The ‘only way’ to completely eliminate nuclear risk is by the total elimination of nuclear weapons

It also says that: ‘awareness of the catastrophic humanitarian consequences of the use of nuclear weapons ought to underpin’ our actions on nuclear weapons. While this language isn’t as strong as from the Open-Ended Working Group or the Vienna or Oslo or Nayarit conferences, it is stronger than other NPT review conferences.

DISAPPOINTMENT

Many Governments, such as New Zealand and Malaysia, were disappointed with the final result. However, whatever their reservations, they were prepared to sign onto an imperfect document. What finally sank the draft final document was Russia’s reaction to text that, without naming Russia, expressed grave concern about its occupation of the Zaporizhzhia nuclear power plant and its attack of Ukraine, as well as its repeated nuclear threats.

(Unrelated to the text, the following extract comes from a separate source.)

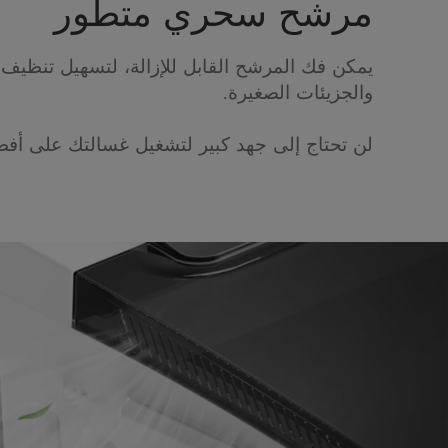
مرشح سحري متطور
يمكن فك المرشح القابل للإزالة، لتسهيل تنظيف 
والجزيئات الصغيرة.
لن تحتاج إلى جهد كبير لتشغيل غسالتك على أفضل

As LCNP noted, one of these textual references — to respecting “internationally recognized borders” — seems “almost designed to elicit a Russian objection blocking consensus.” However, I doubt that this language was included out of bloody-mindedness, as LCNP implies. It probably was heartfelt and would have been passionately defended. Not to have had it there would have been seen by many governments and NGOs as itself a dereliction.

Conference chair Gustavo Zlauvinen viewed the conference as ‘very meaningful’ and I think he is correct.

The draft final declaration presented an advance over the language and commitments of previous final declarations. Like the 1015 final declaration, it wasn’t formally adopted, though it could be viewed informally as ‘what everyone except Russia will agree to.’

The review conference used the process of consensus, whereby a single government can prevent the adoption of a final declaration that satisfies everyone else. An alternative would be majority or supermajority voting. Arguably, supermajority voting should be used instead. Maybe Zlauvinen should have put it to a vote, but I would not like to have been in his shoes, doing so.

The conference was anything but a waste of time, and its draft final declaration, whatever good language had been gutted from it, is anything but worthless. [*]

John Hallam is co-convenor of the Abolition 2000 working group on nuclear risk reduction and nuclear disarmament campaigner with PND, and member of the No-First Use Global steering committee.